Qingdao Red Lions Football Club is a professional football club and academy from Qingdao in Shandong province, China. The first team has its home base in Laixi city, with youth training taking part in Laixi and several districts of Qingdao. Former notable players include David Löfquist, Kwame Quansah, Milan Perić, Shi Hanjun and Qiu Zhonghui. 
 
Qingdao Red Lions was established in early 2016. The first team joined the Chinese amateur league system that year and won promotion to the professional China League Two in 2018. The club aims to contribute to the development of Chinese football, both on youth level as in competitive league football.

Club badge and colours
The club badge consists of a shield containing a lion's head —a symbol for strength— and Wuyue Feng (May Wind), the iconic monument on Qingdao's May Fourth Square.
The 2020 home and away kit for Qingdao Red Lions are designed and manufactured by Guangzhou-based sports clothing and equipment producer UCAN.

Stadium and training ground
From the start of the 2020 season, the first team play its games in the stadium at Laixi Sports Center, which was built for the 2015 Leisure Games. The stadium is facilitated with a natural grass pitch and has a capacity of 10.000 seats. Training takes places at separate training pitches at the same Laixi Sports Center.

During the 2019 China League Two season Qingdao Red Lions played its home games in the Zhonglian Sports Center in the northern Jimo district of Qingdao. In the 2017 Qingdao Super League the club played its home games at the newly developed football pitch within the Fushan Mountain Ecological Park. In the 2016 football season Qingdao Red Lions played their home games in a stadium with 10.000 seat capacity, located on the premises of a factory in Chengyang district.

Players

Current squad

Coaching staff

Management
 Piet van der Pol (President)
 Esti Lestari (CEO)
 Lon Weijers (COO)
 Anna Zhang (Commercial Affairs)
 Hector Buraglia (Head of Youth Academy)

Former notable head coaches

Results
2019 China FA Cup Tournament:  Qingdao Red Lions beat Chongqing High Wave in the first round, then got eliminated in the second round by Zhejiang Yiteng after a penalty shoot out.

(Data entries)

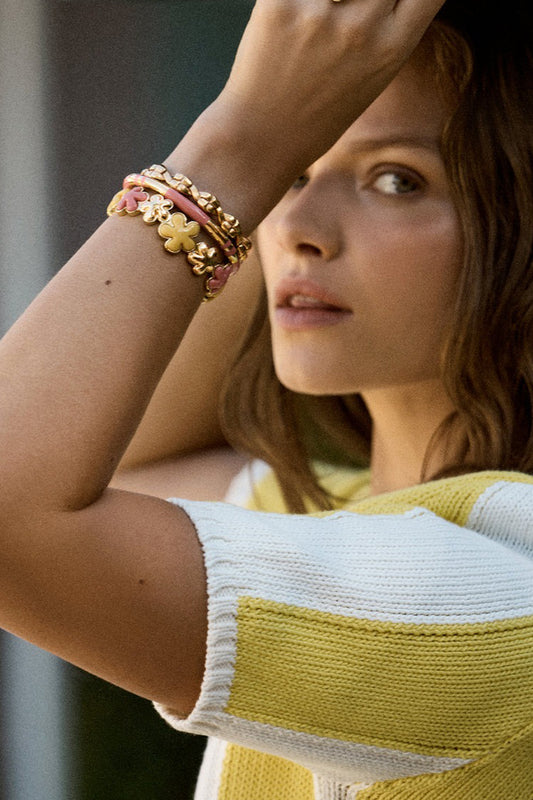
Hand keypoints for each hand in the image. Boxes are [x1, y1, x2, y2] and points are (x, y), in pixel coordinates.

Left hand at [219, 0, 445, 170]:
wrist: (262, 141)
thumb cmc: (314, 114)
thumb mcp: (370, 78)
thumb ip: (387, 28)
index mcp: (393, 48)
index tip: (392, 0)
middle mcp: (364, 29)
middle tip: (340, 16)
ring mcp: (322, 15)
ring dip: (327, 1)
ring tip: (316, 21)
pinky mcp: (279, 3)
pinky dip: (296, 1)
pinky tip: (293, 16)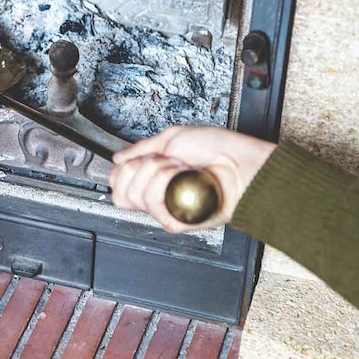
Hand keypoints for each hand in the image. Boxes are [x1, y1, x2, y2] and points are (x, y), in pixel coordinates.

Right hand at [108, 126, 275, 232]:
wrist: (241, 164)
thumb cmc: (218, 149)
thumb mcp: (172, 138)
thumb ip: (140, 149)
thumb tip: (117, 158)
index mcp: (153, 179)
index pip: (118, 183)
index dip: (123, 170)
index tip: (142, 158)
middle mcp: (157, 196)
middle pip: (121, 192)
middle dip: (139, 167)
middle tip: (164, 161)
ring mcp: (165, 209)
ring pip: (134, 196)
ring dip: (157, 172)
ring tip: (180, 168)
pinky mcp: (175, 220)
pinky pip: (153, 203)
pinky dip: (166, 183)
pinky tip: (183, 178)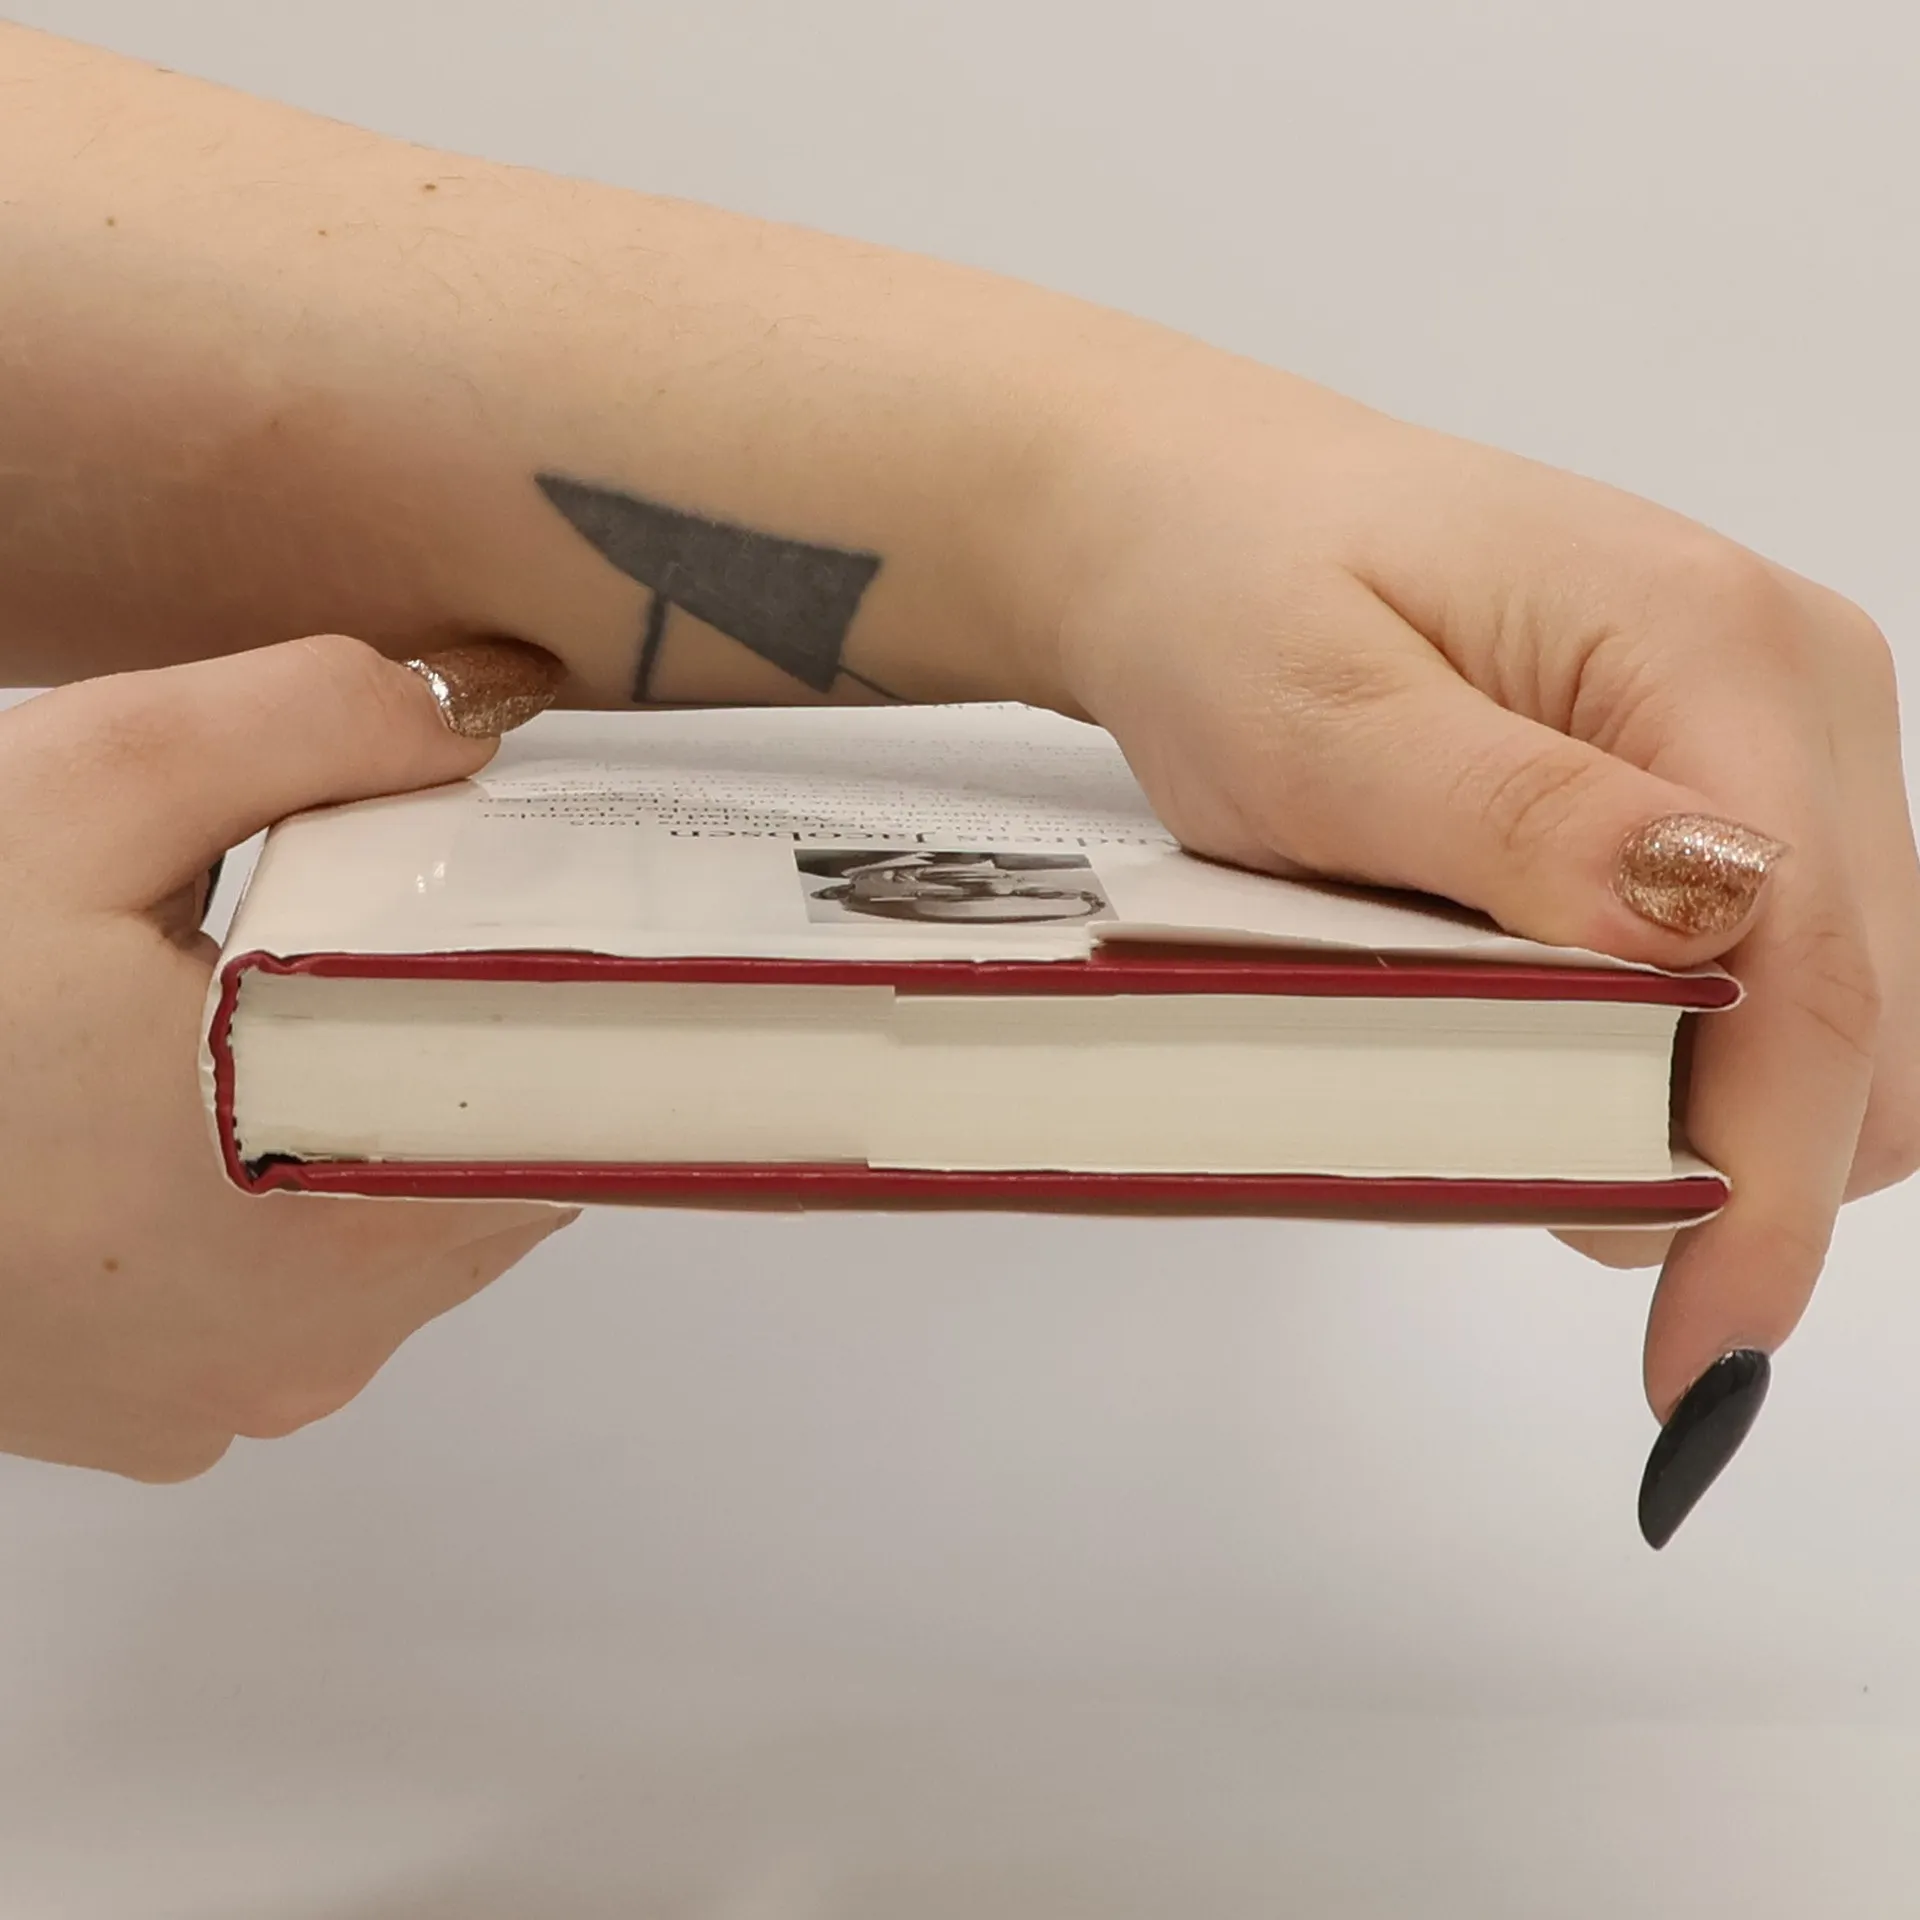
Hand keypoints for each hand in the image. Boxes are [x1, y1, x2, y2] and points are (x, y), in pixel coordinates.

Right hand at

* Work order A *
Rewrite the Qingdao Red Lions text from the words "Club badge and" through the words "Laixi Sports Center.", and swap "natural grass pitch" for "artificial turf pitch" in that passage.
* Work order B *
Answer these questions about the Qingdao Red Lions text:
(i) When was the club established?
(ii) Which company designed and manufactured the 2020 home and away kit?
(iii) Which team eliminated the club in the second round of the 2019 China FA Cup Tournament?

* Written answer A *
Club badge and colours
The club badge consists of a shield containing a lion's head —a symbol for strength— and Wuyue Feng (May Wind), the iconic monument on Qingdao's May Fourth Square.
The 2020 home and away kit for Qingdao Red Lions are designed and manufactured by Guangzhou-based sports clothing and equipment producer UCAN.

Stadium and training ground
From the start of the 2020 season, the first team play its games in the stadium at Laixi Sports Center, which was built for the 2015 Leisure Games. The stadium is facilitated with a artificial turf pitch and has a capacity of 10.000 seats. Training takes places at separate training pitches at the same Laixi Sports Center.

* Written answer B *
(i) In early 2016.
(ii) UCAN.
(iii) Zhejiang Yiteng.